Embrace the Volatility, Don't Fear It
First, let's accept a fundamental truth of the share bazaar: it goes up and it goes down. Volatility isn't a sign that the system is broken; it's a normal feature of a healthy, functioning market. These fluctuations are driven by countless factors—geopolitical
events, economic data, corporate earnings, and even investor sentiment. Trying to time the market by jumping in and out is a strategy that fails for most people, most of the time. The real key to wealth creation is not avoiding the drops, but building a portfolio that can withstand them without forcing you into a panicked decision.

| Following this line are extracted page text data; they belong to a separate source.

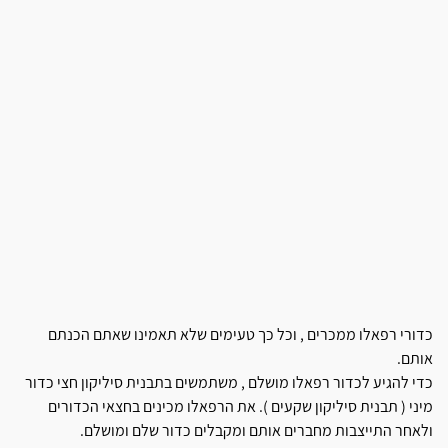
כדורי רפאלו ממכרים , וכל כך טעימים שלא תאמינו שאתם הכנתם
אותם.
כדי להגיע לכדור רפאלו מושלם , משתמשים בתבנית סיליקון חצי כדור
מיני ( תבנית סיליקון שקעים ). את הרפאלו מכינים בחצאי הכדורים
ולאחר התייצבות מחברים אותם ומקבלים כדור שלם ומושלם.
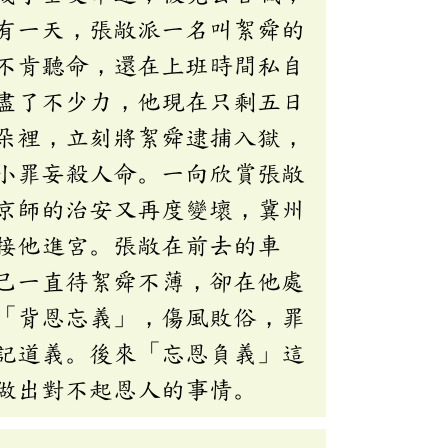
有一天，張敞派一名叫絮舜的
不肯聽命，還在上班時間私自
盡了不少力，他現在只剩五日
朵裡，立刻將絮舜逮捕入獄，
小罪妄殺人命。一向欣賞張敞
京師的治安又再度變壞，冀州
接他進宮。張敞在前去的車
己一直待絮舜不薄，卻在他處
「背恩忘義」，傷風敗俗，罪
記道義。後來「忘恩負義」這
做出對不起恩人的事情。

The 'Core and Satellite' Strategy
This is where the concept of 'core running assets' comes in. Think of your investment portfolio as having two parts: a strong, stable Core and a smaller, more flexible Satellite. Your Core portfolio is the foundation of your wealth. It's built with stable, long-term assets that are designed to grow steadily over years, even decades. These are the assets you don't touch, no matter what the daily headlines scream. The Satellite portfolio is where you can take on more risk, experiment with sector-specific bets, or trade more actively. By design, any losses here won't jeopardise your fundamental financial security. The current market volatility should only ever affect your satellite, not your core.
What Belongs in Your Core Portfolio?
Your core assets should be well-diversified and aligned with your biggest life goals, like retirement, your children's education, or buying a home. For most Indian investors, this includes a mix of: * **Equity Mutual Funds (SIPs):** Systematic Investment Plans in diversified large-cap or multi-cap funds are perfect core holdings. They allow you to average your costs over time (Rupee Cost Averaging) and benefit from the long-term growth of the Indian economy. * **Public Provident Fund (PPF):** As a government-backed scheme, the PPF offers tax benefits and guaranteed, albeit modest, returns. It provides a rock-solid debt foundation to your portfolio. * **National Pension System (NPS):** This is a dedicated retirement tool that invests in a mix of equity and debt, managed professionally. Its long lock-in period forces the discipline needed for a core asset. * **Gold and Real Estate:** Traditionally seen as stores of value, physical gold or a primary residence can also be considered part of the core, providing a hedge against inflation and market chaos. The key is that these are not for quick trading but for long-term security.
The Psychology of Staying Put
Knowing what to do is easy. The hard part is doing it when you're feeling fearful. This is where behavioural finance comes in. The pain of a potential loss feels twice as strong as the pleasure of an equivalent gain—a bias known as 'loss aversion'. When the market falls, this bias screams at you to sell and 'stop the bleeding'. At the same time, seeing others panic-sell (herd mentality) makes you feel like you should too. To fight this, automate your investments through SIPs. Don't check your portfolio every day. Instead, set a calendar reminder to review it once every six months. This disciplined, low-engagement approach is your best defence against your own emotional reactions.
Use Downturns to Your Advantage
Instead of viewing a market drop as a disaster, view it as a sale. If you have a stable income and your emergency fund is in place, a market correction is an opportunity to buy quality assets at a lower price. Every unit of your SIP now buys more of the fund than it did when the market was at its peak. This is Rupee Cost Averaging in action. Sticking to your SIPs during a downturn is one of the most powerful ways to accelerate your wealth creation over the long term. You are effectively 'buying low' without having to time the market perfectly.